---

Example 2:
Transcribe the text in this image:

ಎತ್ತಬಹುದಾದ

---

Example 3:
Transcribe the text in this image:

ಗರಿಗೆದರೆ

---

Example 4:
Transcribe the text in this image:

◆ **WORK INSTRUCTIONS**:
Word for word, copy every entry.

◆ **THE ANSWER**:
---

Example 2:
Transcribe the text in this image:

ಎತ್ತಬಹುದಾದ

---

Example 3:
Transcribe the text in this image:

ಗರಿಗೆದರೆ

---

Example 4:
Transcribe the text in this image:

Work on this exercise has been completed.